The Future of Semantic Web and Life Sciences Data
Semantic web technologies, McCusker thinks, offer an opportunity to provide more context to the wealth of high-throughput experimental data that already exists in open formats on the web. Funding requirements by the National Institutes of Health, he notes, require researchers to make their articles openly available, as well as the data that informs them (of course without violation of any privacy requirements). To this end researchers use publicly available database guidelines most appropriate to that particular data – MIAME compliance, for instance, for Gene Expression Omnibus submissions – but the actual data is only partly standardized, he says. Work is underway to republish biomedical databases as Linked Data, and McCusker is involved in projects to improve the ontological aspects of projects such as Bio2RDF.
He’s hopeful that the GoBrowse technology will be useful for a number of purposes. The framework can be applied to any medical data set where there are comparisons of two or more states. A computational biologist could take a tool like this, add her own data, and create a quality interactive visualization to embed in an online version of an article she wrote. Or, for that matter, do the same simply to better understand her own data.
Equally important, those individuals don’t themselves have to be semantic web experts. McCusker says a lot of computational biologists use Python for programming, so GO Browse’s front-end accommodates that, giving them a good opportunity to publish their data and algorithms in a new way using technology with which they are already familiar. They can work with Python objects and let the back-end infrastructure take care of managing Python objects to RDF mappers; The use of the SuRF RDF library in the SADI for Python implementation means they can work with Python objects directly.
“They don’t have to worry about the particulars of RDF,” he says.
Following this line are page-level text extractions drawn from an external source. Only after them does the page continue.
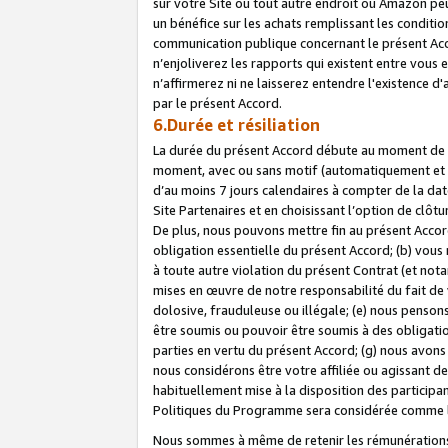
sur votre Site ou tout autre endroit où Amazon peut
un bénéfice sur les achats remplissant les conditio
communication publique concernant le présent Acco
n’enjoliverez les rapports qui existent entre vou
n’affirmerez ni ne laisserez entendre l'existence 
par le présent Accord.
6.Durée et résiliation
La durée du présent Accord débute au moment de vo
moment, avec ou sans motif (automatiquement et sans
d’au moins 7 jours calendaires à compter de la dat
Site Partenaires et en choisissant l’option de clô
De plus, nous pouvons mettre fin au présent Accord
obligation essentielle du présent Accord; (b) vous
à toute autre violation du présent Contrat (et no
mises en œuvre de notre responsabilité du fait de 
dolosive, frauduleuse ou illégale; (e) nous penso
être soumis ou pouvoir être soumis à des obligati
parties en vertu du présent Accord; (g) nous avon
nous considérons être votre affiliée ou agissant 
habituellement mise à la disposition des participants
Politiques du Programme sera considérée comme la 
Nous sommes à même de retenir les rémunérations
McCusker would like to advance what he’s begun by creating a web forum for users to publish or upload their own data, and curate the experimental conditions into actual semantic web resources even if they don’t have programming experience. “I want it to be simple enough so that a savvy person can look at this and say, ‘can knock off one of these things, too,’” he says. “The goal is to set an example that when you are doing computational biology and you do it using semantic web technology, and existing ontologies, and existing resources, that by itself becomes an advantage to your resource. You actually get more out of of your data than someone who’s not doing that.”